Wednesday, June 25, 2008

Carrot wars and rainbows

I'm growing two types of carrot in the veg plot at the moment. I bought the seeds a few years ago to sow in pots, therefore I picked varieties that I could harvest as baby carrots.

Not knowing then of course that you can use any type of carrot as baby carrots, you just pull them up before they're fully grown. Ah well, I'm better informed now. Still with our clay soil it's a good idea to stick to the shorter ones anyway.

So I grabbed some of each for dinner today, to do a taste comparison. Boiled for just a couple of minutes, then served with a little butter and parsley.

In the blue corner... Parmex. In my stupidity I didn't get a pic of these guys, so here's one from Thompson&Morgan instead. They can afford the bandwidth.

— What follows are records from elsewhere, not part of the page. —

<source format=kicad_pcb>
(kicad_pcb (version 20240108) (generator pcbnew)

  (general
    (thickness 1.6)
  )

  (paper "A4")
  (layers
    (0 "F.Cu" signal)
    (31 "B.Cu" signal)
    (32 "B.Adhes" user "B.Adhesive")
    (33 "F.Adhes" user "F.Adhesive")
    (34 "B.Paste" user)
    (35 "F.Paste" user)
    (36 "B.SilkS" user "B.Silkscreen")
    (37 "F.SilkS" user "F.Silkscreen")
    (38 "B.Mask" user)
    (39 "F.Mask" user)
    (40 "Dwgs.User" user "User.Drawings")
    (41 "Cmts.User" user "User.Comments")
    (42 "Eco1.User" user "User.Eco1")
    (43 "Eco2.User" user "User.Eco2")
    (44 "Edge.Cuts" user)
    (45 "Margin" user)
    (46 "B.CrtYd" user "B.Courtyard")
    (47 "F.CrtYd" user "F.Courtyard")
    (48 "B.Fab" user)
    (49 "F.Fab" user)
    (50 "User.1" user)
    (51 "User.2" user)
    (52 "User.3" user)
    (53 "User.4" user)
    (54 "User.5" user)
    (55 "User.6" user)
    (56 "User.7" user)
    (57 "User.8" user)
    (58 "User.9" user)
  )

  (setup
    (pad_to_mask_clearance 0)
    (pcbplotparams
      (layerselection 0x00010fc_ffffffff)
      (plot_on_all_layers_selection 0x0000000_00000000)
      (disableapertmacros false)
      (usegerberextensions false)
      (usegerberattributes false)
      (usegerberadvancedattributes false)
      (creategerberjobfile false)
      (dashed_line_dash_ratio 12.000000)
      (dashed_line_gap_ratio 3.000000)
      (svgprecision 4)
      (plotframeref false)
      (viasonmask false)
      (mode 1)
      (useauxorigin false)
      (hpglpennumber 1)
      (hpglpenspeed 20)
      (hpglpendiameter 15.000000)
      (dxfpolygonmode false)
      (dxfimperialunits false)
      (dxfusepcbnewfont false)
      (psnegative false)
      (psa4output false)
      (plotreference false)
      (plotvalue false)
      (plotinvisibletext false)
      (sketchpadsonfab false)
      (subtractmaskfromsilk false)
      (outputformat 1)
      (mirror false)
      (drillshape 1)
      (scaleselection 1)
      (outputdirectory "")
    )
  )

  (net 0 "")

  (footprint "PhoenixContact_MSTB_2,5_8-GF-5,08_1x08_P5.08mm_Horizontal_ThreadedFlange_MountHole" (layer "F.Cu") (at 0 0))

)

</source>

Designed to be very stumpy and ball-shaped. Mine are slightly more traditional-carrot-shaped than that (although the smaller ones are pretty round), maybe an inch in diameter and a little bit longer than that with a pointy end.

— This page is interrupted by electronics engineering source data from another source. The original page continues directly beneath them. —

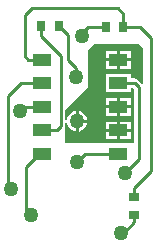
<source format=gtl>
%FSTAX23Y23*%
%MOIN*%
%SFA1B1*%

%IPPOS*%
%ADD11C,0.010000*%
%ADD12R,0.035433X0.027559*%
%ADD13R,0.060984X0.039370*%
%ADD14R,0.027559X0.035433*%
%ADD19C,0.050000*%
%LNpcb1-1*%
%LPD*%
G36*
X0147Y0165D02*
Y01533D01*
X01468Y01532*
X01465Y01531*
X01452Y01544*
X01447Y01547*
X01441Y01549*
X01428*
Y01563*
X01347*
Y01504*
X01428*
Y01518*
X01434*
X01439Y01513*
Y01335*
X0121*
Y01388*
X0121Y0139*
Y01402*
X01215Y01402*
X01215Y01398*
X01219Y01389*
X01225Y01382*
X01232Y01376*
X0124Y01373*
X01245Y01372*
Y01407*
Y01442*
X0124Y01441*
X01232Y01438*
X01225Y01432*
X01219Y01425*
X01215Y01416*
X01215Y01412*
X0121Y01412*
Y01445*
X01285Y0152*
Y01645*
X01305Y01665*
X01455*
X0147Y0165*
G37*
%LNpcb1-2*%
%LPC*%
G36*
X01428Y01642D02*
X01392D01*
Y01617*
X01428*
Y01642*
G37*
G36*
X01382D02*
X01347D01*
Y01617*
X01382*
Y01642*
G37*
G36*
X01428Y01607D02*
X01392D01*
Y01582*
X01428*
Y01607*
G37*
G36*
X01382D02*
X01347D01*
Y01582*
X01382*
Y01607*
G37*
G36*
X01428Y01484D02*
X01392D01*
Y0146*
X01428*
Y01484*
G37*
G36*
X01382D02*
X01347D01*
Y0146*
X01382*
Y01484*
G37*
G36*
X01428Y0145D02*
X01392D01*
Y01425*
X01428*
Y0145*
G37*
G36*
X01382D02*
X01347D01*
Y01425*
X01382*
Y0145*
G37*
G36*
X01255Y01442D02*
Y01412D01*
X01284*
X01284Y01416*
X0128Y01425*
X01274Y01432*
X01267Y01438*
X01259Y01441*
X01255Y01442*
G37*
G36*
X01428Y01405D02*
X01392D01*
Y01381*
X01428*
Y01405*
G37*
G36*
X01382D02*
X01347D01*
Y01381*
X01382*
Y01405*
G37*
G36*
X01284Y01402D02*
X01255D01*
Y01372*
X01259Y01373*
X01267Y01376*
X01274Y01382*
X0128Y01389*
X01284Y01398*
X01284Y01402*
G37*
G36*
X01428Y01371D02*
X01392D01*
Y01346*
X01428*
Y01371*
G37*
G36*
X01382D02*
X01347D01*
Y01346*
X01382*
Y01371*
G37*
%LNpcb1-3*%
%LPD*%
G54D11*
X0144Y0107D02*
Y01095D01*
X01405Y01035D02*
X0144Y0107D01*
X01395Y01035D02*
X01405D01*
X01075Y0176D02*
X011Y01785D01*
X01075Y01625D02*
Y0176D01*
X011Y01785D02*
X01385D01*
X01122Y01297D02*
X01132D01*
X0108Y01255D02*
X01122Y01297D01*
X0108Y0111D02*
Y01255D01*
X0106Y0144D02*
X01075Y01455D01*
X0102Y0119D02*
Y0149D01*
Y0119D02*
X0103Y0118D01*
X0102Y0149D02*
X01063Y01533D01*
X01075Y01455D02*
X01132D01*
X01063Y01533D02*
X01132D01*
X0141Y01235D02*
X01455Y0128D01*
Y0152*
X01441Y01533D02*
X01455Y0152D01*
X01387Y01533D02*
X01441D01*
X01277Y01297D02*
X01387D01*
X0125Y0127D02*
X01277Y01297D01*
X0108Y0111D02*
X01095Y01095D01*
X01087Y01612D02*
X01132D01*
X01075Y01625D02*
X01087Y01612D01*
X01385Y01785D02*
X01404Y01765D01*
Y0172D02*
Y01765D01*
X01132Y01376D02*
X01181D01*
X01195Y0139*
Y01625*
X0113Y01689D02*
X01195Y01625D01*
X0113Y01689D02*
Y01725D01*
X01245Y01555D02*
Y01585D01*
X0122Y0161D02*
X01245Y01585D01*
X0122Y0161D02*
Y01694D01*
X01189Y01725D02*
X0122Y01694D01*
X01265Y0169D02*
Y017D01*
X01285Y0172*
X01345*
X01404D02*
X0146D01*
X01495Y01685*
Y0124D02*
Y01685D01*
X0144Y01185D02*
X01495Y0124D01*
X0144Y01154D02*
Y01185D01*
G54D12*
X0144Y01154D03*
Y01095D03*
G54D13*
X01132Y01297D03*
X01387D03*
Y01376D03*
Y01455D03*
Y01533D03*
Y01612D03*
X01132D03*
Y01533D03*
Y01455D03*
Y01376D03*
G54D14*
X0113Y01725D03*
X01189D03*
X01404Y0172D03*
X01345D03*
G54D19*
X01395Y01035D03*
X0125Y01407D03*
X0106Y0144D03*
X0103Y0118D03*
X0141Y01235D03*
X0125Y0127D03*
X01095Y01095D03*
X01245Y01555D03*
X01265Y0169D03*
M02*
</source>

And in the red corner, the catchily-named Amsterdam Forcing 3-Sprint. Looks basically like a normal carrot. I did get a pic a few days ago.

The Parmex pic makes them look really dull (since it's obviously photoshopped), but they are a lovely orange colour, with a great perfumed carrot smell when you pull them up.

My prediction before the trial was that Amsterdam Forcing would taste better, based on the intensity of fragrance.

Michael had no such preconceptions, but we both agreed on our favourite... sure enough, the Amsterdam. Tastes sweeter and more "carroty", and the texture is better too, firmer. We have a winner!

* * *

Thinking about carrots made me remember that you can get purple carrots*, and I thought I'd have a look for some kind of mixed pack of seeds of different colours. I was disappointed. All I could find was mixtures with orange, yellow and white. Almost all were F1 hybrids (bah).

So instead I bought separate packets of red, purple, yellow and white from eBay, at a total cost of about £4.50. I'm intending to mix them with the Amsterdam Forcing I already have and sow them all together to create my own rainbow carrot mix. I'll happily swap some of them if anyone's interested.

And completely randomly, here's a dish I prepared a few days ago using garden veg. It's a stir-fry with chicken, noodles, purple kale, spinach, chard, rapini and mangetout peas. Wasn't bad at all.

*Carrots also come in yellow, white, purple and as I discovered today, red! How pretty!!


  1. Interesting stuff about the carrots Anna. I tried to grow my own last year, but the slugs put pay to that idea big time. Morrisons is my friend nowadays. I buy the organic ones which have a nice flavour. I used to always get the ones with the name that sounds like Chardonnay, sure its not that cos that is a wine, lol. but I suddenly found they weren't as sweet. I mainly buy mine for the guinea pigs though!

  2. Last year was a really bad year for slugs apparently. I haven't seen any near the carrots this year, but they seem to like the purple sprouting broccoli leaves. Not doing much damage though, I think the birds keep taking them. They certainly take the caterpillars.

    You mean Chantenay carrots I think, short wedge-shaped ones? Can the piggies tell the difference?

  3. I had no idea that carrots came in so many varieties! And I've never seen a round carrot. I suppose that's the problem with shopping in America - everything is so uniform and homogenized that variety doesn't sell in the grocery and we all end up eating long, orange carrots.

    I'm beginning to wish the pool would hurry up and die.

  4. Apparently carrots were originally yellow/white or purple, and were bred to be orange by patriotic Dutchmen. The orange carrots just kind of took over, and now it's the colour we expect carrots to be.

    We have a similar thing with supermarkets over here - my local Sainsbury's sells mostly the normal long orange carrot and occasionally Chantenay types (but these are part of their expensive range). Hopefully things are slowly changing though, partly because there's a market now for "foodie" ingredients and partly because of this massive superfood/antioxidant kick we're all supposed to be on.

    Apparently purple carrots were sold in English supermarkets a while back and weren't at all popular - but I reckon they'd go well now if people knew the health benefits. Plus, what a fun way to get kids to eat them!

  5. I grew some purple carrots last year and wasn't at all impressed with the taste. The year before I grew some orange ones, Nantes I believe they were called, and just pulling them out of the earth the smell of them was enough to put you on a high, tasted wonderful as well.

  6. Nothing like the smell of good carrots!

  7. We got purple carrots in our veg box. They went a bit more orange during the cooking process - guess the purple pigment is water soluble. Or summat.